MULHERES

Lei Maria da Penha preservada: Após pressão, Temer veta trecho polêmico

Movimentos sociais e a própria Maria da Penha criticaram mudança que permitia à polícia conceder medidas protetivas. Hoje atribuição é da Justiça.

09/11/2017 10:17 -02 | Atualizado 09/11/2017 10:17 -02
NurPhoto via Getty Images
Mulheres protestam contra violência contra a mulher.

O presidente Michel Temer vetou alterações na Lei Maria da Penha que permitiriam à polícia aplicar medidas protetivas de urgência às vítimas. Hoje a decisão é judicial. O veto, publicado nesta quinta-feira (9) no Diário Oficial, foi um pedido de movimentos sociais, que alertaram para o risco da mudança.

O Projeto de Lei da Câmara (PLC) 07/2016 foi aprovado pelo Senado Federal em 10 de outubro e desde então movimentos sociais têm pressionado pelo veto do trecho considerado inconstitucional.

Temer sancionou a nova lei, de número 13.505, de 8 de novembro de 2017, mas vetou o trecho controverso. O conteúdo sancionado prevê atendimento especializado a vítimas de violência doméstica e familiar e prioridade na criação de delegacias especializadas de atendimento à mulher.

A própria Maria da Penha, que dá nome à lei de combate à violência contra a mulher, alertou que alteração que transfere a atribuição do juiz para a polícia poderia provocar um retrocesso:

Mudanças casuísticas na lei Maria da Penha colocam em risco uma proposta que foi construída com o acúmulo das lutas dos movimentos de mulheres há mais de 40 anos e com minha própria história de vida.
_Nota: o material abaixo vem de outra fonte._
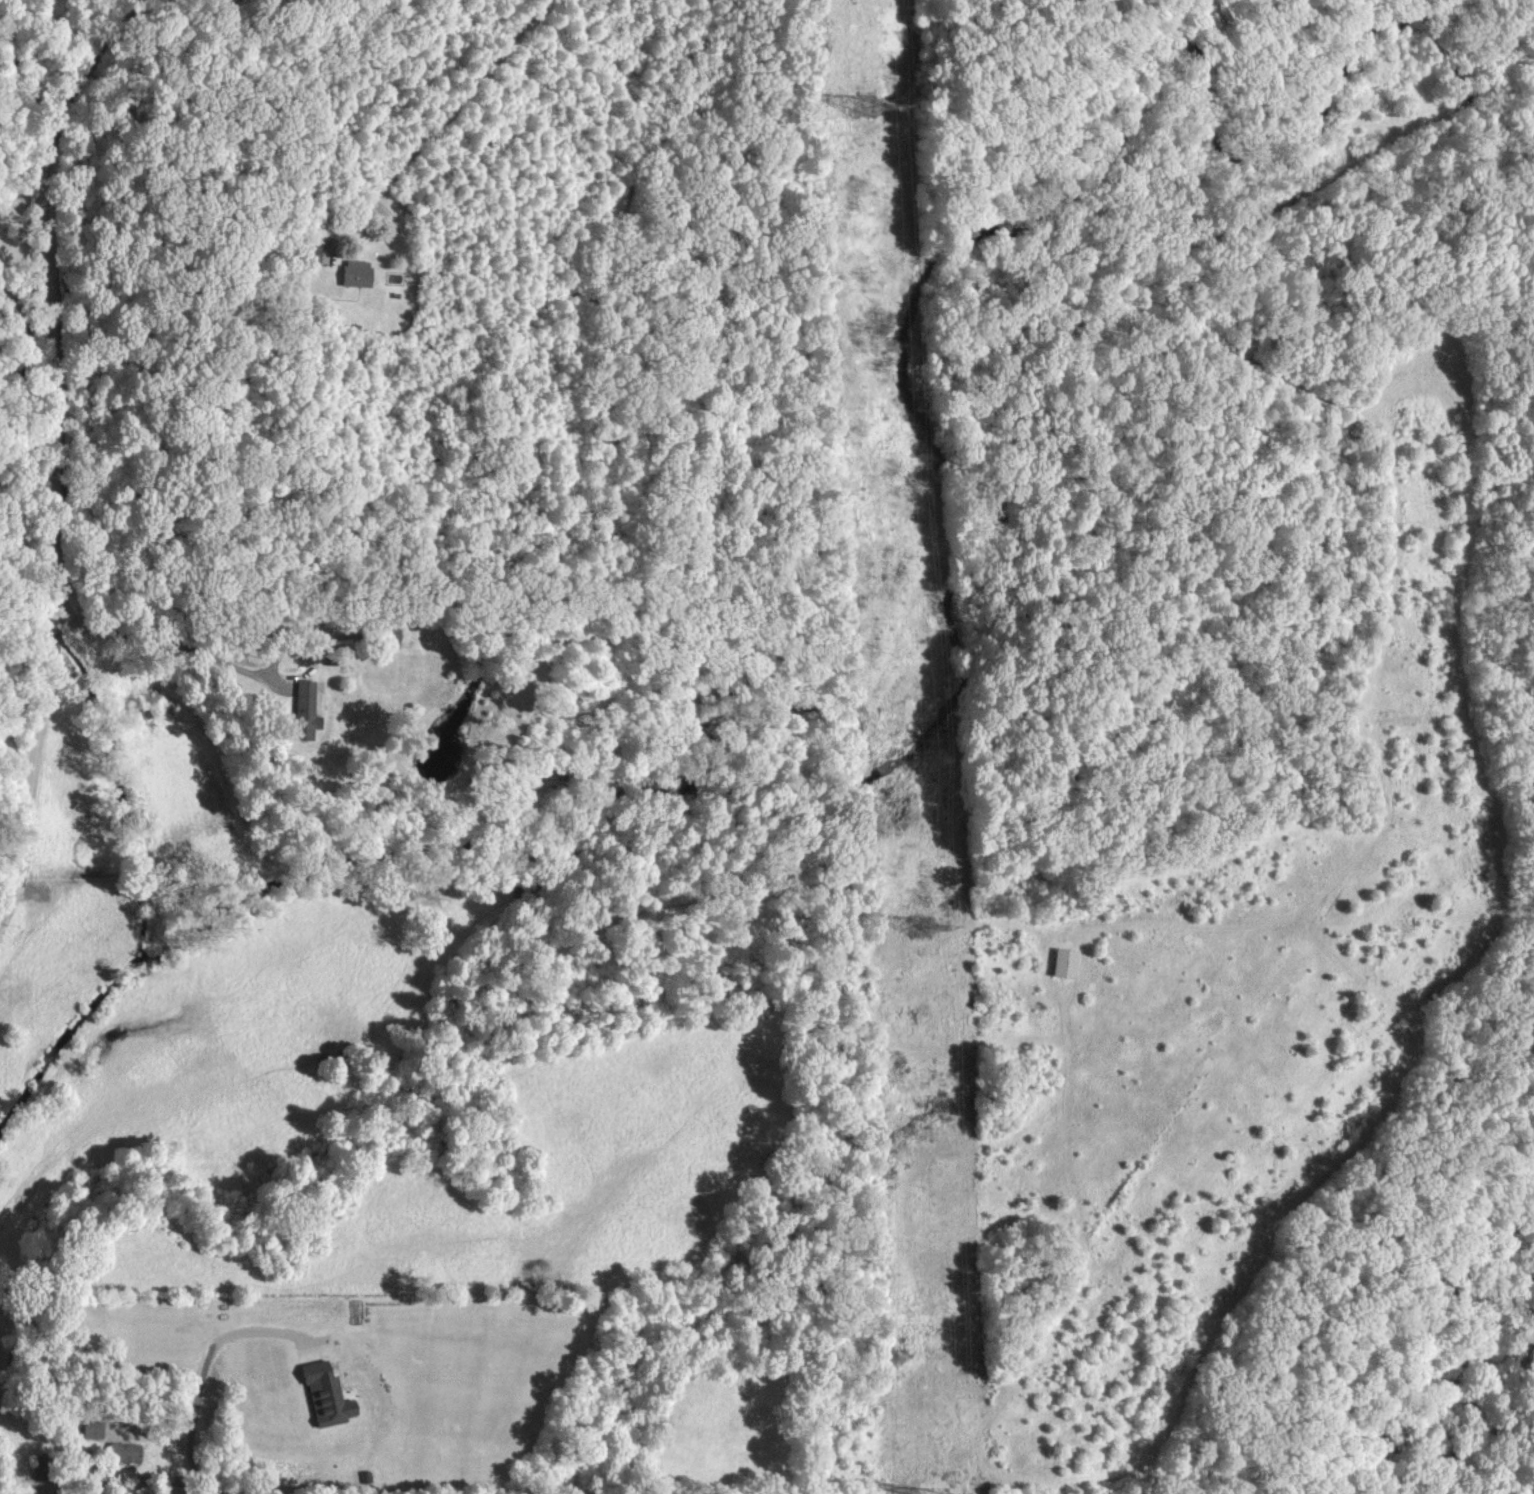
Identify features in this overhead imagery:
power tower: (862, 107)
road: (460, 127)
road: (56, 408)
road: (124, 660)
power tower: (926, 928)
road: (202, 1377)

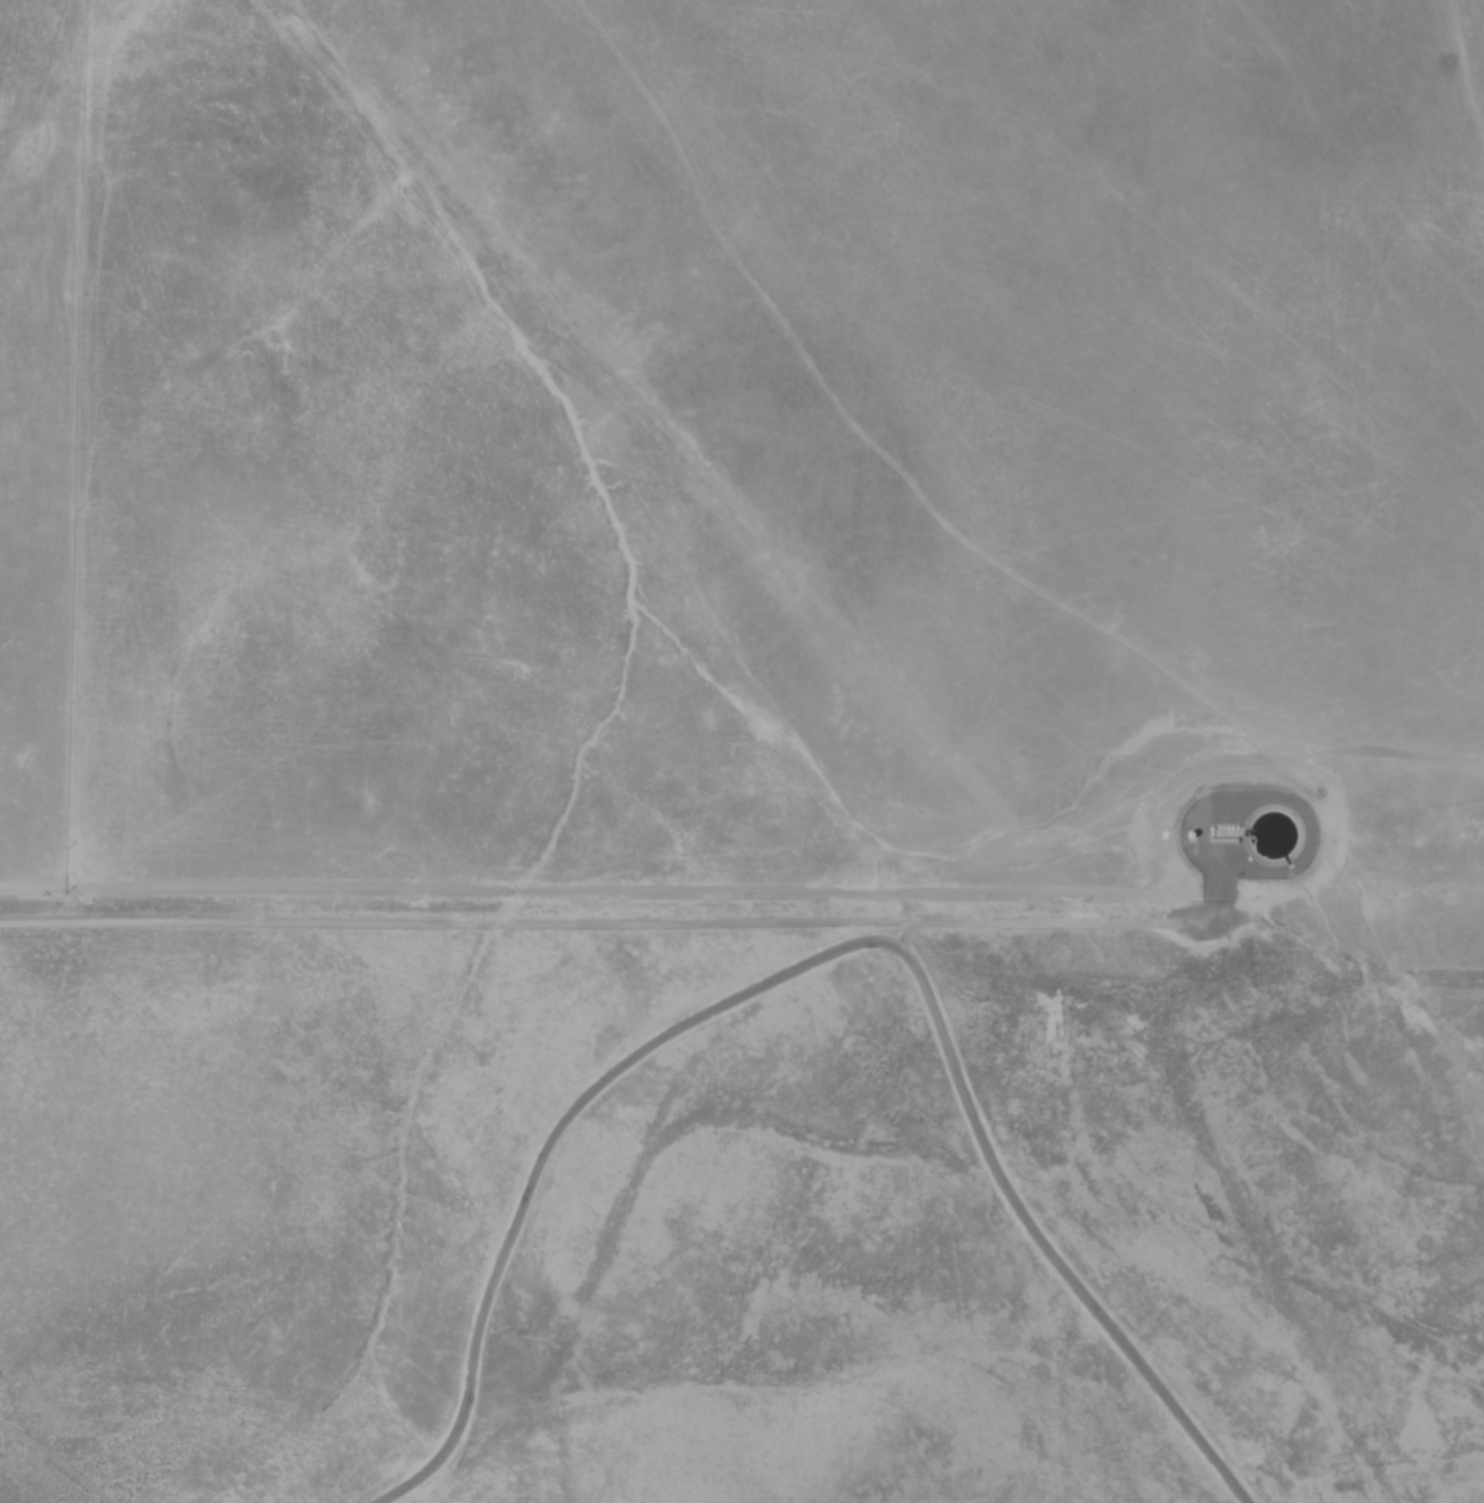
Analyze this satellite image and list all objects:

Por isso, eu peço, senhor presidente Michel Temer, não sancione o PLC 07/2016.

De acordo com a proposta, a autoridade policial deveria comunicar a decisão ao juiz e também consultar o Ministério Público em até 24 horas, para definir pela manutenção da decisão.

Entre as medidas que podem ser aplicadas em caso de violência, estão a proibição de o agressor manter contato ou se aproximar da vítima, de seus familiares e das testemunhas. O objetivo é preservar a integridade física e psicológica da agredida, e o encaminhamento da mulher à rede de apoio às vítimas de violência.

Caso o artigo fosse sancionado, a polícia poderia decidir, no lugar do magistrado, pelo encaminhamento da vítima e de seus filhos a um programa de proteção, assim como pelo retorno à casa depois do afastamento do agressor.

Para a Ordem dos Advogados do Brasil (OAB), a Defensoria Pública e o Ministério Público, o texto fere a Constituição porque "transfere prerrogativas judiciais a agentes policiais, além da falta de estrutura das delegacias e de capacitação dos agentes de polícia no País para atenderem às demandas das mulheres em situação de violência".

Ex-secretária de Direitos Humanos do governo Temer, Flávia Piovesan, também defendeu o veto ao artigo 12-B por considerá-lo inconstitucional. Ela deixou o governo para integrar a Comissão Interamericana de Direitos Humanos (CIDH), da Organização dos Estados Americanos (OEA).

Na avaliação de especialistas, a modificação poderia trazer danos à aplicação e efetividade da lei."A Lei Maria da Penha prevê obrigações hoje para a polícia que não são cumpridas pela alegação de falta de profissionais. É uma medida que não vai ter efetividade na realidade. E a gente questiona qual o objetivo real dessa proposta. Porque as mulheres não terão mais proteção com ela", afirmou ao HuffPost Brasil a defensora pública Ana Rita Souza Prata, coordenadora do Núcleo de Promoção e Defesa dos Direitos da Mulher da Defensoria Pública de São Paulo.